In calculus, derivatives represent how a function changes as its input changes. They are crucial for understanding the behavior of curves defined by equations. Here, we focus on parametric equations, which define points on a curve using a parameter, often denoted as \(t\). Each point on the curve can be described by a set of equations for \(x\) and \(y\) as functions of \(t\).To analyze the curve, we find the derivatives \(\frac{dx}{dt}\) and \(\frac{dy}{dt}\). This task requires the use of the **Quotient Rule** because our equations for \(x(t)\) and \(y(t)\) are rational functions, involving both polynomials and division. The quotient rule states \(\left(\frac{u}{v}\right)' = \frac{u'v - uv'}{v^2}\), which allows us to compute the rate of change of these functions.- For \(x(t) = \frac{3t}{1+t^3}\), this means applying...- For \(y(t) = \frac{3t^2}{1+t^2}\), similarly, the quotient rule is applied...These derivatives give us insight into how \(x\) and \(y\) change with \(t\), foundational for finding the conditions for horizontal and vertical tangents.

Tangent Line Conditions

Understanding tangent line conditions is key to analyzing curve behavior in calculus.
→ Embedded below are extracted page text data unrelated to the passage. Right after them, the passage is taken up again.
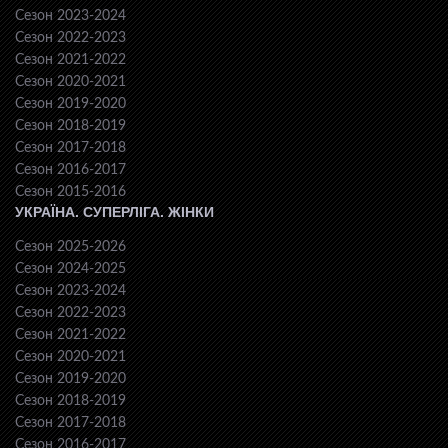
Сезон 2023-2024
Сезон 2022-2023
Сезон 2021-2022
Сезон 2020-2021
Сезон 2019-2020
Сезон 2018-2019
Сезон 2017-2018
Сезон 2016-2017
Сезон 2015-2016
УКРАЇНА. СУПЕРЛІГА. ЖІНКИ
Сезон 2025-2026
Сезон 2024-2025
Сезон 2023-2024
Сезон 2022-2023
Сезон 2021-2022
Сезон 2020-2021
Сезон 2019-2020
Сезон 2018-2019
Сезон 2017-2018
Сезон 2016-2017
A tangent line is a straight line that just "touches" a curve at a given point, showing the curve's direction at that point. We focus on two types of tangents: horizontal and vertical.### Horizontal Tangent ConditionA tangent line is horizontal if its slope is zero. For parametric curves, this condition is realized when \(\frac{dy}{dt} = 0\) because the line does not rise or fall as \(x\) changes. By setting the derivative \(\frac{dy}{dt} = 0\), we solve for the specific values of \(t\) that make it zero. This involves managing the equation \(6t(1-t^2) = 0\), simplifying it, and solving.- This results in solutions \(t = 0\), \(t = 1\), and \(t = -1\).### Vertical Tangent ConditionA vertical tangent occurs when the line's slope is undefined, notably when \(\frac{dx}{dt} = 0\). Here, we attempt to find when the change in \(x\) per change in \(t\) is zero, determined by the equation \(1-t^3 = 0\).- Simplifying gives us the solution \(t = 1\). These conditions let us pinpoint exactly when a curve might turn horizontally or rise/fall steeply with an undefined slope.

Parametric Equations

Parametric equations are a method of defining geometrical shapes by using parameters, such as \(t\). Different values of \(t\) correspond to different points on the curve, and collectively, these points represent the entire path of the curve.The given parametric forms \(x = \frac{3t}{1+t^3}\) and \(y = \frac{3t^2}{1+t^2}\) allow every point on the curve to be uniquely described. These forms are particularly helpful when a curve can't be easily expressed as a single function in the form \(y = f(x)\).### Advantages of Parametric Representation:- Simplifies complex shapes and multi-valued functions.- Separates motion or shape into horizontal and vertical components, allowing for more versatile or cyclic motion, like loops or spirals.By analyzing the system using derivatives and tangent line conditions, we can make precise conclusions about the curve, such as where it flattens out or becomes vertical. These tools aid in deeper calculus problems, not just visualizing but quantitatively describing tangent behavior. Parametric equations thus serve as a powerful means to describe complex curves straightforwardly and comprehensively, offering insight into the hidden behavior of the curve.